Despite this, they were not short of prescriptions for dealing with the crisis – as bequeathed to them by neoliberal pioneers such as Friedrich Hayek or Ludwig Von Mises of the so-called Austrian School. Deficit and debt reduction was their answer. One Nordic Central Bank official had this pithy summary of Hayek’s approach:

‘According to Hayek, measures should be focused on the underlying challenges, such as public debt, that had created the crisis. In Hayek’s opinion, higher public debt would inevitably end up funding unproductive investments and consumption in the public sector, which would lead to low growth. Instead, government budgets should be brought into balance and regulations hampering economic activity should be removed. In Hayek’s view, this would, over time, provide the basis for healthy, self-driven economic growth, even if the measures taken might deepen the crisis in the short term.

This ‘purging of past excesses’ approach, with its acknowledgment that it would be accompanied by high economic and social costs, was a suggestion no-one wanted to hear in a collapsing economy. What most wanted to hear was the Keynesian solution that had been discredited more than two decades before, during the ‘stagflation’ crisis of the 1970s and early 1980s: massive government counter-cyclical action in the form of either a fiscal stimulus or an expansive monetary policy.

Most economists of all stripes did not anticipate the severity of the financial crisis. Whatever schools of thought they belonged to, most appeared to believe that the ‘great moderation’ (the achievement of stable growth, with the elimination of deep recession and high inflation) was not about to end so drastically and dramatically. Ironically, except perhaps for those who had taken seriously the work of Hyman Minsky (who was largely ignored by established economics during his lifetime), few Keynesians appeared to notice that the United States (US) economy had been propped up by what political economist Colin Crouch called a ‘privatized Keynesianism’, wherein government and business were keeping consumers afloat with massive debt.

When the crisis began, however, Keynesianism was in the best position to explain it, along with Marxism. And with Marxist economists relegated the intellectual periphery, Keynesians or neo-Keynesians were also best positioned with the tools to manage the crisis. Intellectual leaders of this school included Paul Krugman, Joseph Stiglitz and Robert Shiller, who had drilled holes in neoliberal theory and practice before the crash. What united them was their skepticism about unfettered market forces, respect for the role of irrationality and imperfect information in the decisions of economic actors, fear that effective demand was being gutted by rising inequality, and advocacy of decisive government intervention to correct market failures.

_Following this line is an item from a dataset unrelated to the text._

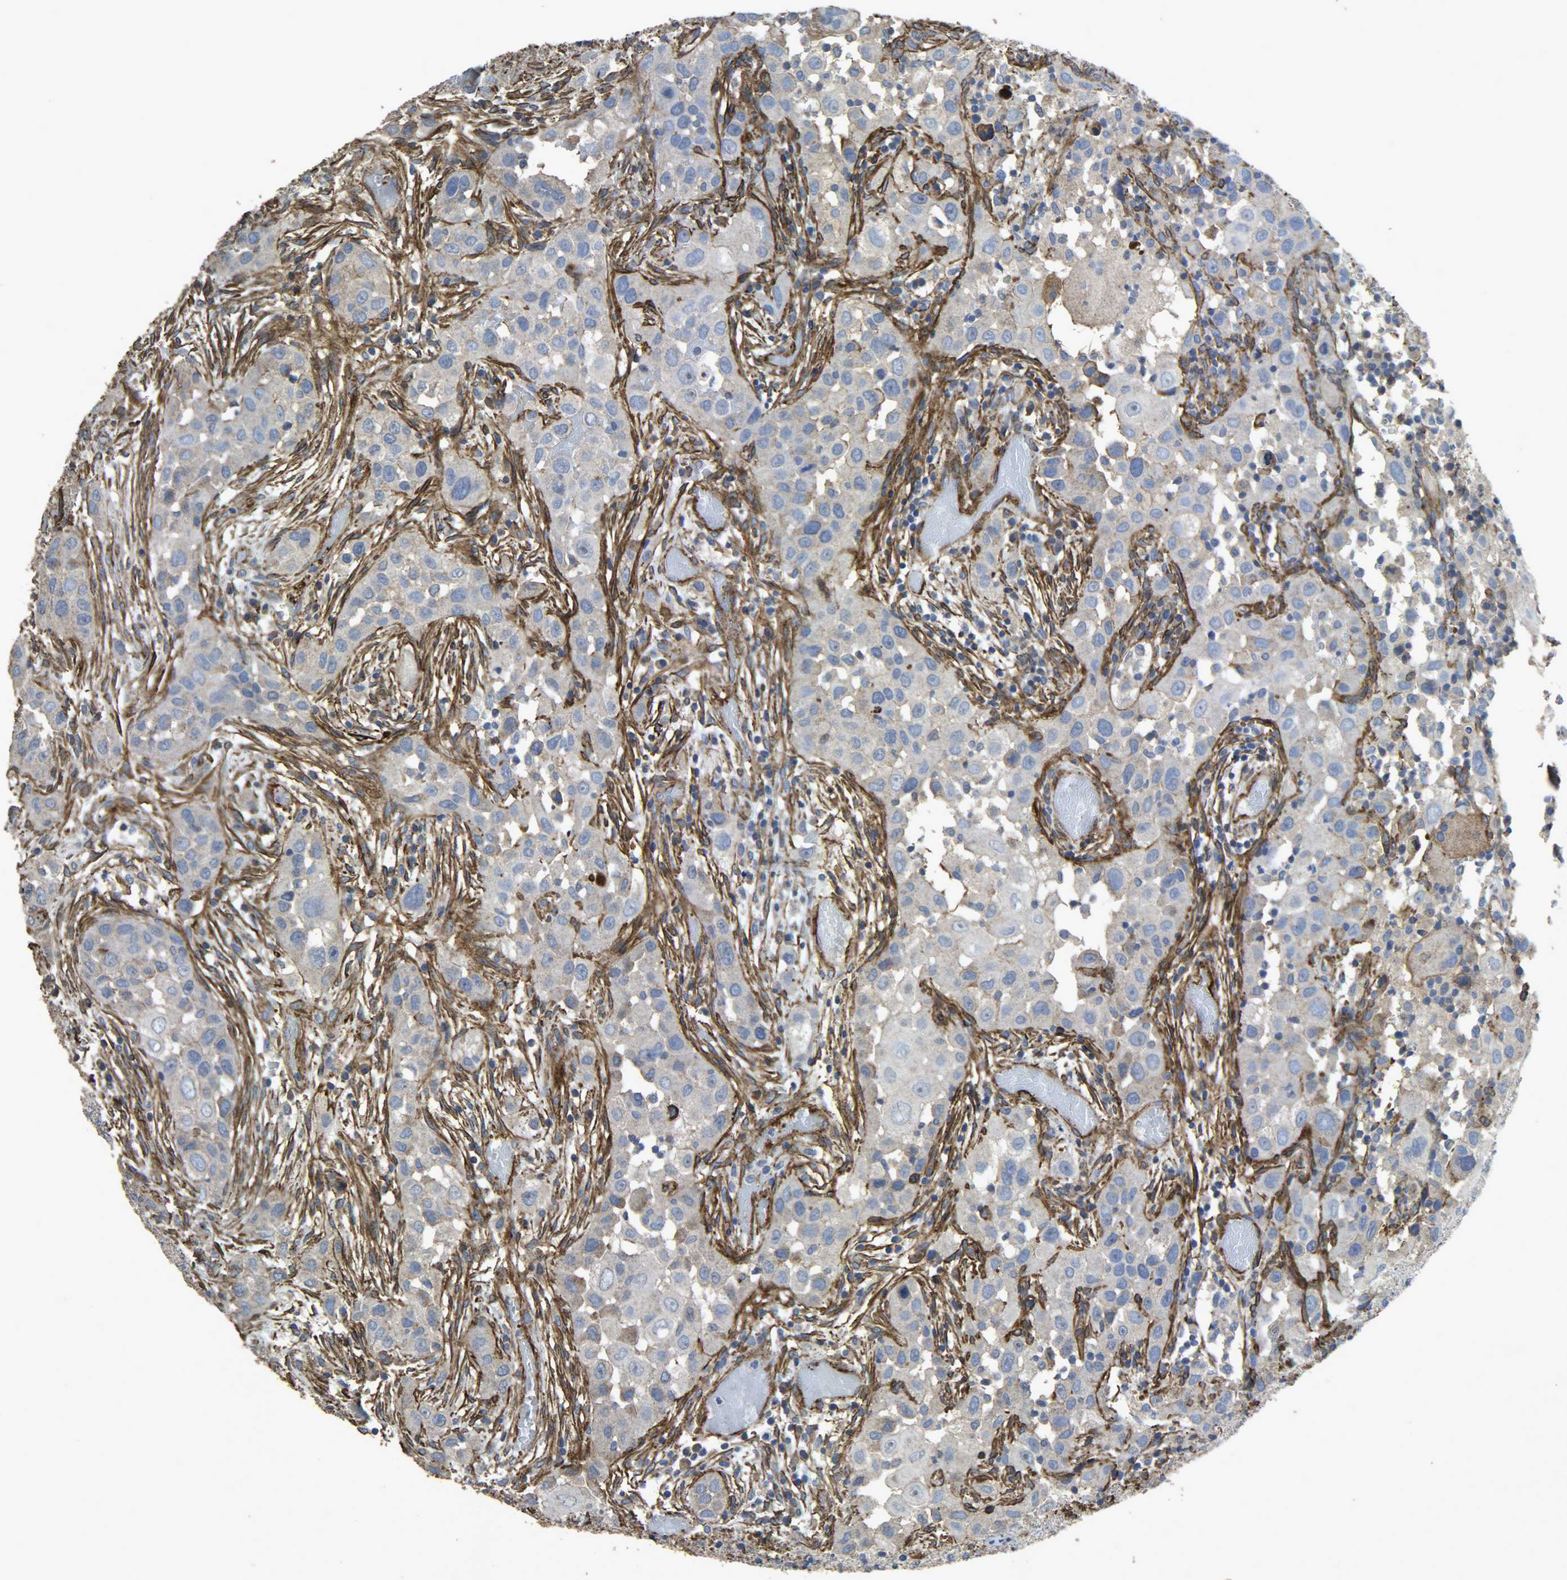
{"staining": {"intensity": "weak", "quantity": "25%-75%", "location": "cytoplasmic/membranous"}, "tissue": "head and neck cancer", "cell_type": "Tumor cells", "image_type": "cancer", "snomed": [{"axis": "morphology", "description": "Carcinoma, NOS"}, {"axis": "topography", "description": "Head-Neck"}], "caption": "A brown stain shows weak cytoplasmic/membranous expression of a protein in carcinoma (head and neck) tumor cells.", "gene": "TPM4", "patient": {"sex": "male", "age": 87}}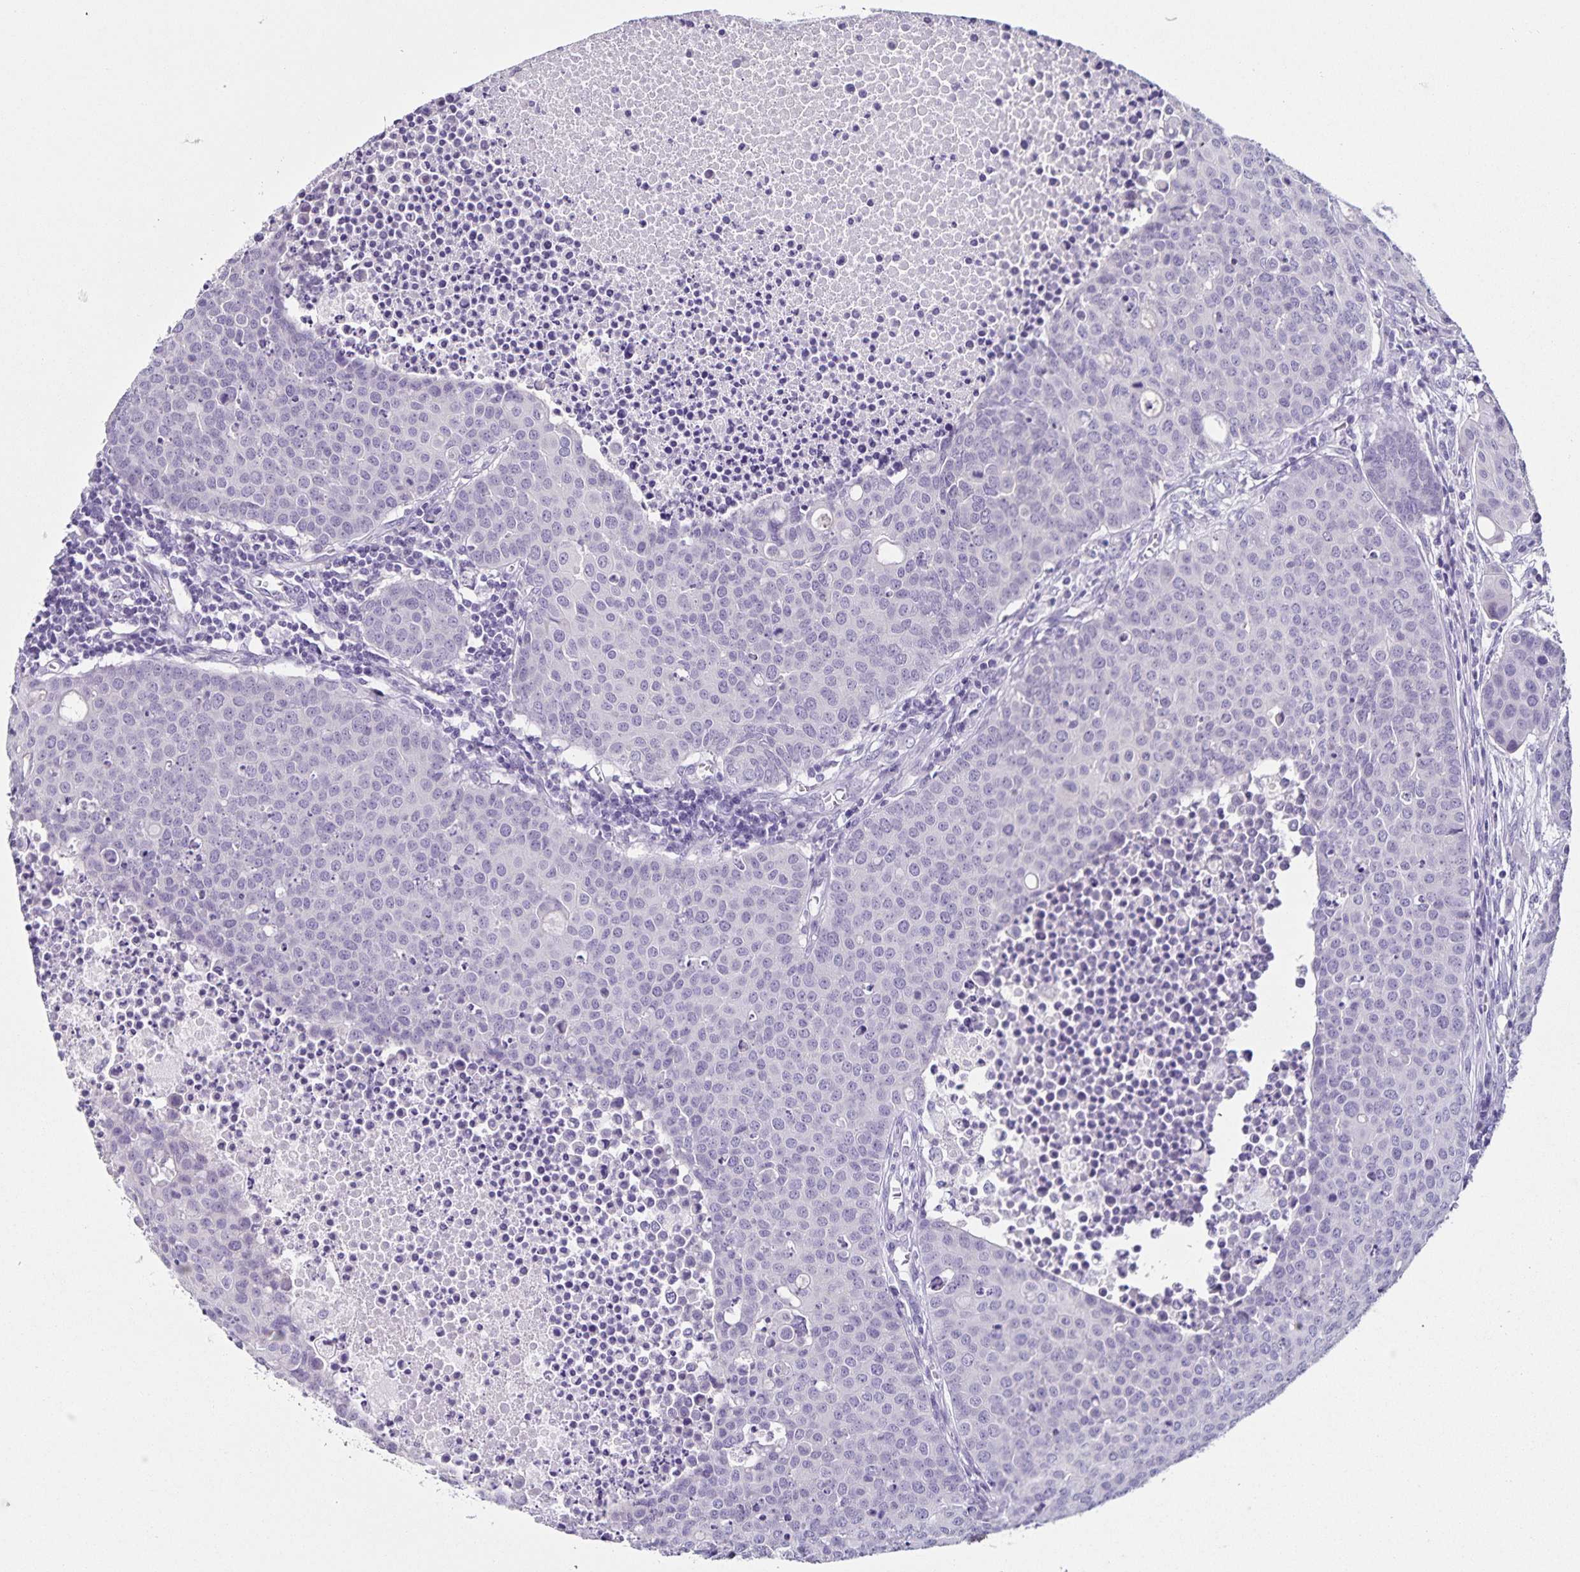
{"staining": {"intensity": "negative", "quantity": "none", "location": "none"}, "tissue": "carcinoid", "cell_type": "Tumor cells", "image_type": "cancer", "snomed": [{"axis": "morphology", "description": "Carcinoid, malignant, NOS"}, {"axis": "topography", "description": "Colon"}], "caption": "Carcinoid (malignant) was stained to show a protein in brown. There is no significant staining in tumor cells.", "gene": "SLC12A3", "patient": {"sex": "male", "age": 81}}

Keynesianism can be said to have made a vigorous comeback over the past few years. Indeed, it has supplanted the neoliberal orthodoxy. It has come up with an explanation of the financial crisis based on Keynes’ concept of ‘liquidity preference’. It has deployed, with some success, the fiscal and monetary bazooka it rushed to the economic battle front. It has had a strong rationale for tougher regulation of finance and a set of solid prescriptions for doing so.

Despite all this, however, Keynesianism’s impact on policy-making has been limited and, in the case of financial reform, minimal. The aim of this paper is to shed light on this paradox.